Orr reports that there were no emotional extravagances in the east coast revivals. This was far from the case in other areas. Francis Asbury was sent from England, with and other Methodist circuit-riding preachers, to preach in the Frontiers. James McGready and Barton Stone witnessed an astounding revival at Kentucky in 1800, with much trembling, shaking, tears, shouting and fainting. In 1801 Barton Stone was invited to minister at the Cambridge meeting house in Bourbon County. A second visit attracted 20,000 people to a 6-day camp-meeting, which witnessed astounding revival scenes, with hundreds falling at once, with shrieks and shouts and many conversions.
The Frontier camp meetings were often sabotaged by drunks and mockers, many of whom repented and turned to God. All denominations were blessed by this revival. An utterly lawless community was transformed into a God-fearing one. The American Bible Society, American Tract Society, American Board of Commissioners for Foreign Mission and innumerable other societies were founded at this time.
The revival of 1792 onwards lasted around 30 years until around the early 1820’s, but was soon followed by the 1830’s revival, which lasted about 12 years before a decade of decline.
The Third Great Awakening of 1830 onwards
Fast on the heels of the Second Great Awakening, the third wave of heavenly power crashed on the shores of the evangelical world, this time without the usual decline. Asahel Nettleton and Charles Finney are names which dominate the American scene, while another American, James Caughey was the most notable revival evangelist active in England.
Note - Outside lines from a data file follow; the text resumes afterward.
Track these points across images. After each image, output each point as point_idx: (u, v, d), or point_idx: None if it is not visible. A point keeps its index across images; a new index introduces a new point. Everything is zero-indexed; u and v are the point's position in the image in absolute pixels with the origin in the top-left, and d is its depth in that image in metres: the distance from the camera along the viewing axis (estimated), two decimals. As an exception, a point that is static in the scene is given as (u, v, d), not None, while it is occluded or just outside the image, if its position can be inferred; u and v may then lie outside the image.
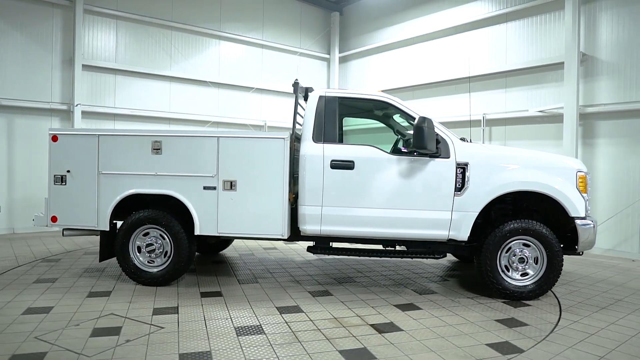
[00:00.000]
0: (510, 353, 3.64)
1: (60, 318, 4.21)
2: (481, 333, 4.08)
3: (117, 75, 9.86)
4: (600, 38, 7.87)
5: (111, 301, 4.76)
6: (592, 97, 7.96)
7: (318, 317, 4.41)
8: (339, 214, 5.14)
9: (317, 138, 5.22)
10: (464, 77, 9.92)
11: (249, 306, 4.72)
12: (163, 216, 5.29)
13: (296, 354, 3.54)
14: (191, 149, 5.24)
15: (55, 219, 5.45)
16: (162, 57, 10.51)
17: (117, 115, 9.88)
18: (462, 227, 5.04)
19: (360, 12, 12.95)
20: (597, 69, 7.91)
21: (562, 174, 5.07)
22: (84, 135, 5.42)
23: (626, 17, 7.57)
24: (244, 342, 3.76)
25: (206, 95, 11.24)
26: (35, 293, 4.97)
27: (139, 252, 5.41)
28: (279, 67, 12.56)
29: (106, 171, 5.35)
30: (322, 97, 5.36)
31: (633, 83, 7.47)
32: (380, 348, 3.71)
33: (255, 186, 5.19)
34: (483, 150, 5.19)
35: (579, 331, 4.16)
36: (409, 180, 5.08)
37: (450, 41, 10.40)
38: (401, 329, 4.15)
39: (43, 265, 6.32)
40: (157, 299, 4.86)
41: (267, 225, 5.20)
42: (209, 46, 11.29)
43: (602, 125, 7.88)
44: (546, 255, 5.01)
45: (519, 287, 5.05)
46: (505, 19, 9.29)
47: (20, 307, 4.50)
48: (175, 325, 4.09)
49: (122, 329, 3.96)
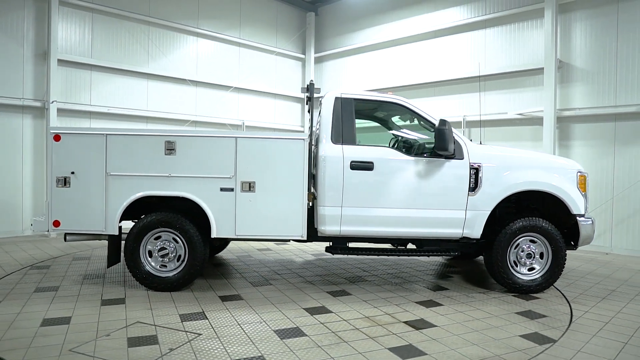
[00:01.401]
0: (545, 343, 3.87)
1: (85, 329, 3.97)
2: (509, 325, 4.30)
3: (93, 71, 9.35)
4: (575, 46, 8.46)
5: (130, 309, 4.55)
6: (568, 101, 8.54)
7: (350, 317, 4.45)
8: (358, 214, 5.20)
9: (336, 139, 5.25)
10: (445, 79, 10.29)
11: (276, 308, 4.68)
12: (177, 219, 5.12)
13: (349, 354, 3.57)
14: (207, 150, 5.10)
15: (58, 224, 5.12)
16: (139, 53, 10.08)
17: (93, 113, 9.37)
18: (475, 225, 5.27)
19: (336, 13, 13.06)
20: (572, 75, 8.49)
21: (565, 174, 5.42)
22: (90, 134, 5.12)
23: (598, 28, 8.18)
24: (291, 345, 3.73)
25: (184, 93, 10.91)
26: (43, 303, 4.65)
27: (150, 257, 5.21)
28: (256, 66, 12.42)
29: (115, 172, 5.09)
30: (338, 98, 5.40)
31: (605, 89, 8.10)
32: (425, 344, 3.81)
33: (274, 187, 5.13)
34: (494, 151, 5.44)
35: (594, 320, 4.48)
36: (426, 180, 5.23)
37: (430, 45, 10.74)
38: (434, 325, 4.28)
39: (34, 272, 5.91)
40: (178, 305, 4.70)
41: (286, 227, 5.17)
42: (187, 43, 10.96)
43: (577, 128, 8.47)
44: (551, 250, 5.34)
45: (528, 281, 5.35)
46: (484, 25, 9.74)
47: (34, 318, 4.20)
48: (211, 331, 3.99)
49: (158, 338, 3.81)
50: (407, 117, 6.22)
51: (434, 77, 10.52)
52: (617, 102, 7.95)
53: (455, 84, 10.15)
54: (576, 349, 3.74)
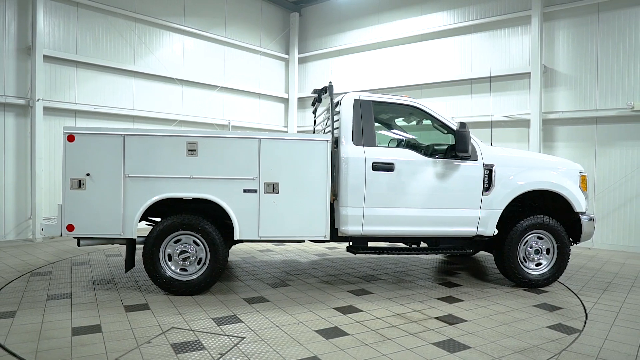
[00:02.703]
0: (573, 333, 4.11)
1: (121, 336, 3.85)
2: (533, 318, 4.53)
3: (78, 68, 8.96)
4: (558, 53, 8.95)
5: (157, 314, 4.43)
6: (552, 105, 9.02)
7: (382, 315, 4.54)
8: (380, 214, 5.30)
9: (357, 141, 5.32)
10: (432, 82, 10.59)
11: (306, 309, 4.70)
12: (199, 221, 5.03)
13: (398, 351, 3.66)
14: (230, 151, 5.04)
15: (72, 228, 4.90)
16: (125, 50, 9.74)
17: (79, 112, 8.98)
18: (489, 223, 5.50)
19: (319, 14, 13.14)
20: (556, 80, 8.98)
21: (568, 174, 5.75)
22: (106, 135, 4.93)
23: (580, 36, 8.69)
24: (339, 344, 3.78)
25: (170, 93, 10.65)
26: (62, 311, 4.45)
27: (169, 261, 5.09)
28: (241, 66, 12.30)
29: (133, 174, 4.93)
30: (357, 100, 5.47)
31: (587, 94, 8.62)
32: (465, 338, 3.96)
33: (297, 188, 5.14)
34: (505, 153, 5.69)
35: (606, 311, 4.79)
36: (444, 181, 5.40)
37: (417, 48, 11.02)
38: (464, 320, 4.44)
39: (37, 279, 5.62)
40: (207, 309, 4.62)
41: (309, 228, 5.19)
42: (173, 41, 10.70)
43: (561, 130, 8.97)
44: (557, 246, 5.66)
45: (537, 275, 5.64)
46: (470, 30, 10.11)
47: (61, 327, 4.01)
48: (253, 334, 3.96)
49: (203, 343, 3.75)
50: (413, 118, 6.41)
51: (421, 80, 10.81)
52: (597, 106, 8.48)
53: (443, 87, 10.47)
54: (603, 338, 4.01)
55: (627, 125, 8.16)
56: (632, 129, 8.11)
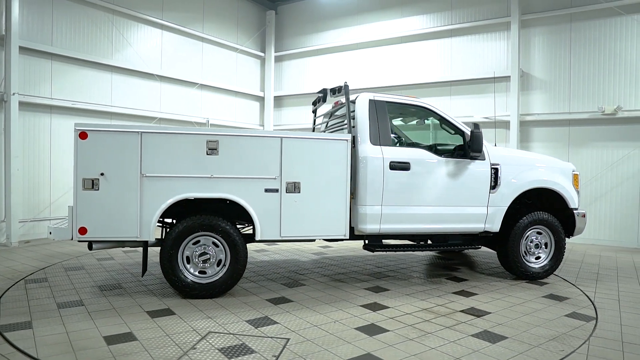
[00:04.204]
0: (591, 320, 4.42)
1: (161, 344, 3.69)
2: (548, 308, 4.81)
3: (54, 61, 8.41)
4: (534, 58, 9.50)
5: (187, 319, 4.28)
6: (528, 107, 9.56)
7: (410, 311, 4.65)
8: (396, 213, 5.41)
9: (375, 140, 5.40)
10: (412, 83, 10.88)
11: (334, 308, 4.72)
12: (220, 222, 4.91)
13: (443, 344, 3.77)
14: (252, 150, 4.95)
15: (84, 231, 4.62)
16: (103, 43, 9.25)
17: (54, 107, 8.44)
18: (495, 220, 5.77)
19: (296, 13, 13.11)
20: (532, 84, 9.53)
21: (563, 173, 6.14)
22: (122, 132, 4.69)
23: (554, 43, 9.28)
24: (385, 340, 3.83)
25: (149, 89, 10.24)
26: (82, 320, 4.19)
27: (188, 263, 4.92)
28: (218, 63, 12.05)
29: (150, 174, 4.73)
30: (372, 100, 5.55)
31: (560, 97, 9.22)
32: (498, 329, 4.15)
33: (318, 187, 5.14)
34: (508, 153, 6.00)
35: (608, 299, 5.18)
36: (455, 179, 5.61)
37: (397, 49, 11.28)
38: (488, 312, 4.65)
39: (35, 287, 5.24)
40: (235, 311, 4.52)
41: (329, 227, 5.21)
42: (152, 35, 10.29)
43: (536, 132, 9.52)
44: (554, 240, 6.03)
45: (539, 268, 5.98)
46: (450, 34, 10.49)
47: (91, 337, 3.78)
48: (296, 335, 3.93)
49: (249, 346, 3.68)
50: (413, 119, 6.60)
51: (401, 81, 11.08)
52: (571, 109, 9.10)
53: (423, 88, 10.78)
54: (618, 323, 4.34)
55: (598, 128, 8.81)
56: (602, 131, 8.77)
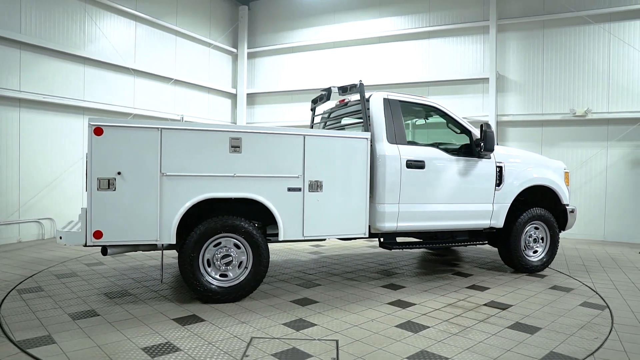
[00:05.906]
0: (604, 309, 4.71)
1: (208, 353, 3.49)
2: (560, 298, 5.07)
3: (23, 51, 7.70)
4: (509, 61, 9.98)
5: (220, 325, 4.08)
6: (504, 108, 10.02)
7: (437, 306, 4.72)
8: (412, 210, 5.48)
9: (391, 139, 5.43)
10: (390, 83, 11.06)
11: (362, 306, 4.69)
12: (242, 223, 4.72)
13: (487, 337, 3.86)
14: (275, 148, 4.82)
15: (100, 235, 4.27)
16: (75, 33, 8.60)
17: (23, 100, 7.73)
18: (500, 216, 6.00)
19: (270, 9, 12.91)
20: (507, 86, 10.00)
21: (556, 171, 6.50)
22: (140, 128, 4.38)
23: (528, 47, 9.80)
24: (430, 336, 3.87)
25: (122, 83, 9.66)
26: (107, 331, 3.87)
27: (209, 266, 4.70)
28: (191, 58, 11.62)
29: (171, 172, 4.46)
30: (386, 99, 5.57)
31: (534, 99, 9.75)
32: (527, 320, 4.31)
33: (339, 186, 5.10)
34: (510, 152, 6.26)
35: (609, 289, 5.54)
36: (465, 177, 5.77)
37: (375, 49, 11.42)
38: (509, 304, 4.82)
39: (32, 297, 4.78)
40: (266, 315, 4.38)
41: (350, 225, 5.19)
42: (125, 26, 9.71)
43: (512, 132, 10.01)
44: (549, 234, 6.37)
45: (538, 261, 6.29)
46: (428, 35, 10.77)
47: (128, 349, 3.51)
48: (342, 336, 3.87)
49: (301, 350, 3.57)
50: (419, 117, 6.73)
51: (379, 81, 11.22)
52: (544, 110, 9.65)
53: (401, 88, 10.96)
54: (629, 310, 4.66)
55: (570, 128, 9.42)
56: (573, 131, 9.38)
Finney’s well documented ministry began in 1830 and netted 100,000 souls within one year! The Methodist Episcopal church steadily increased in the 1830’s, especially through camp-meetings. But their numbers doubled in 1840-1842. Other denominations flourished too.
The greatest effect of this revival was felt far beyond the boarders of North America and for centuries to come. Finney’s philosophy of revival, expressed in his autobiography and explained in his “Revivals of Religion”, has subsequently affected thousands of Christians and precipitated revivals around the world.
In the UK revivals were widespread throughout the 1830’s. Evangelists like Robert Aitkin and William Haslam held highly successful missions. Brethrenism began during this period, restoring the doctrine of the church and the doctrine of the return of Christ. Its noticeable personalities were J. N. Darby and George Müller who pioneered orphanage work, evangelism and missionary enterprise. Another restoration movement was led by Edward Irving, who strongly believed in the restoration of spiritual gifts and apostolic ministries to the church.
John Elias, Christmas Evans and William Williams stormed Wales with their powerful preaching. Scotland also boasted some great revivalists like John and Horatius Bonar, the revival veteran, Thomas Chalmers, Robert Murray McCheyne, W. H. Burns and his son, William Chalmers Burns.
On the wider international front, there were local revivals in various parts of the world, particularly in Scandinavia, central Europe, South Africa, the Pacific Islands, India, Malabar, and Ceylon.
This awakening, which began in 1830 only lasted about 12 years ending around 1842. It should be noted that this revival period is often seen as one with the former period. There were a constant stream of spasmodic revivals from 1800-1820 which petered out through the next few years and then exploded from about 1830 onwards.
Some of the evangelists, like Asahel Nettleton, played a major role in both periods and some scholars, particularly Orr, refer to this revival time as a ‘resurgence.’ Nevertheless, because of the ‘new measures’ and anti-Calvinistic Arminianism of Charles Finney and the astounding influence of this man’s ministry it should be seen as quite a separate event.